Following a rigorously on-message video from John Podesta and fairly anodyne talk (well, except for this) from Nicole Wong from the White House Office of Science and Technology Policy, danah led off with introductory remarks and passed off to Anil Dash, who served excellently as moderator (mostly by staying out of the way, as he made a point of noting). Alondra Nelson from Columbia University was first up, giving an account by turns moving, terrifying, and engaging on the state of play and human consequences flowing from DNA databases – both those managed by law enforcement and the loopholes that allow privately-managed data repositories to skirt privacy protections. She was followed by Shamina Singh from the MasterCard Center for Inclusive Growth, who provided several on-the-ground examples of working with governments, NGOs, and poor people to more efficiently deliver social benefits. In particular, she focused on a MasterCard program to provide direct transfers of cash to refugee populations, cutting out the vastly inefficient global aid infrastructure network.
Singh was followed by Steven Hodas from the New York City Department of Education, who laid out an illuminating picture of the lifecycle of data in education systems, the ways in which private actors subvert and undermine public privacy, and – not just a critic – offered a genuinely thought-provoking new way of thinking about how to regulate dissemination of private information. The excellent Kate Crawford batted cleanup, discussing predictive privacy harms and what she called “data due process.” Dash facilitated a very long and almost entirely productive audience question and discussion session (45 minutes, at the least), and I left with many more things on my mind than I entered with. I’d had the privilege of listening to eight different speakers, each from a background either subtly or radically different from one another. Not once did a speaker follow another just like them, and no small value came in the synthesis from those differing perspectives and those of the audience.
This week also saw the relaunch of FiveThirtyEight.com under its new ESPN/Disney instance. It was launched with a manifesto from founder Nate Silver, entitled “What the Fox Knows,” which is a bit meandering but generally comes down as setting FiveThirtyEight as opposed to both traditional journalism and science research, based on some fairly blithe generalizations of those fields. What it doesn’t quite do, oddly for a manifesto, is state just what FiveThirtyEight is for other than a sort of process and attitudinal approach.

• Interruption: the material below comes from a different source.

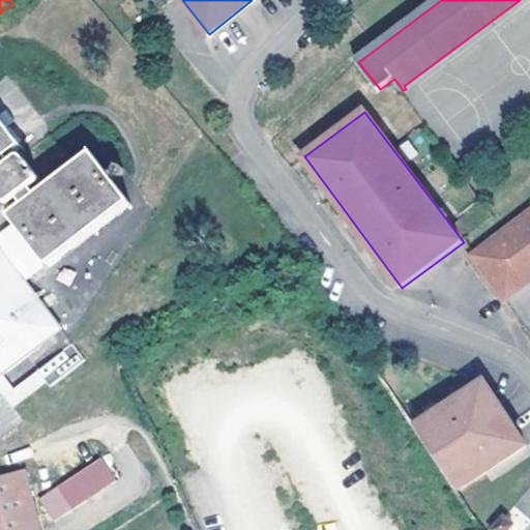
[(529,212),(474,256),(508,300),(529,283),(529,212)]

Marx (or even Levine/Locke/Searls/Weinberger) it ain’t.
Silver has come in for no small criticism, and not just from his normal antagonists. Emily Bell laid out the rather less-than-revolutionary staffing makeup of the current raft of new-media startups, led by Ezra Klein, Glenn Greenwald, and Silver. And Paul Krugman detailed some rather serious concerns about Silver’s approach:
you can’t be an effective fox just by letting the data speak for itself — because it never does. You use data to inform your analysis, you let it tell you that your pet hypothesis is wrong, but data are never a substitute for hard thinking. If you think the data are speaking for themselves, what you’re really doing is implicit theorizing, which is a really bad idea (because you can’t test your assumptions if you don’t even know what you’re assuming.)
These two critiques are not unrelated. Bell called out Silver for his desire for a “clubhouse,” and rightly so, because groupthink clubhouses – whether of insiders or outsiders – are the most fertile breeding grounds for implicit theorizing. Krugman revisited and expanded his critique, saying:
I hope that Nate Silver understands what it actually means to be a fox. The fox, according to Archilocus, knows many things. But he does know these things — he doesn’t approach each topic as a blank slate, or imagine that there are general-purpose data-analysis tools that absolve him from any need to understand the particular subject he’s tackling. Even the most basic question — where are the data I need? — often takes a fair bit of expertise.

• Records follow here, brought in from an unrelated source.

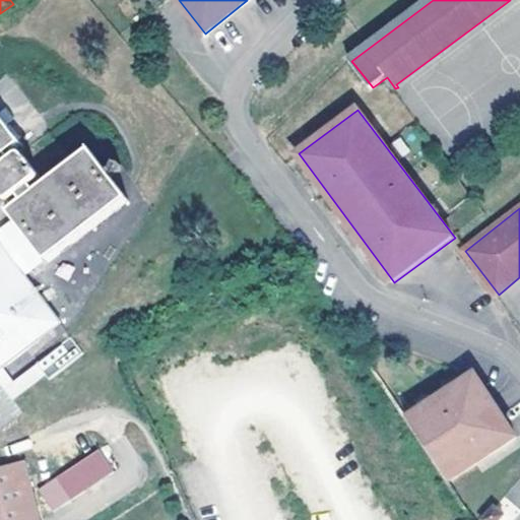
[(0,372),(64,323),(0,241),(0,372)]
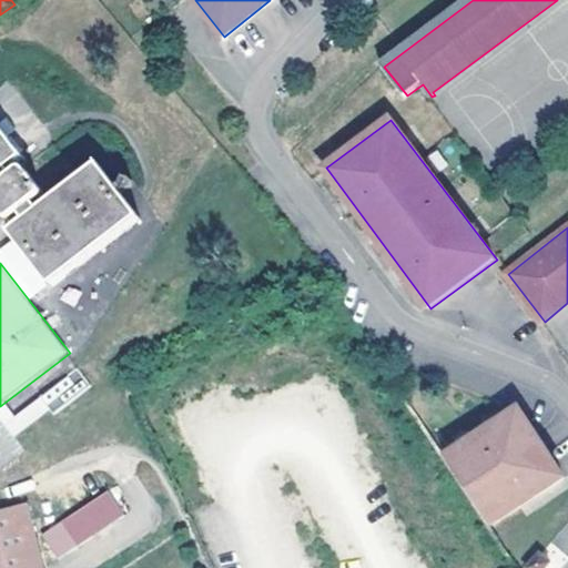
[(81,367),(44,396),(59,414),(94,385),(81,367)]
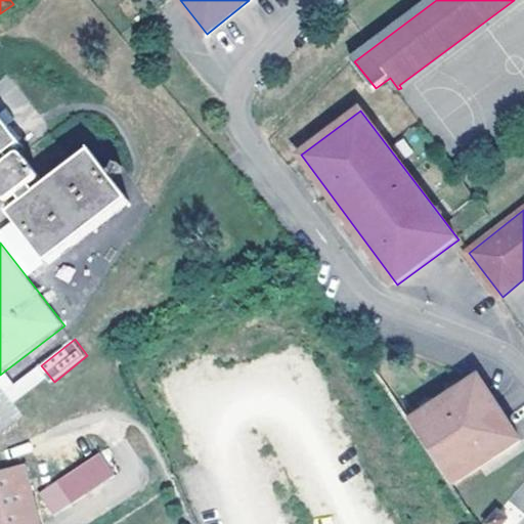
[(480,380),(412,424),(454,488),(522,443),(480,380)]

Which brings me around to the beginning of this post. The value in Monday’s discussion flowed directly from both the diversity – in professional background, gender, ethnicity – and the expertise of the speakers present. They each spoke deeply from a particular perspective, and while “Big Data” was the through-line connecting them, the content which animated their discussion, approach, and theorizing was specific to their experience and expertise. The systems that create data have their own biases and agenda, which only discipline-specific knowledge can help untangle and correct for. There is still no Philosopher’s Stone, but base metals have their own stories. Knowing their essential properties isn’t easy or quick, but little is easy that’s of lasting and real value.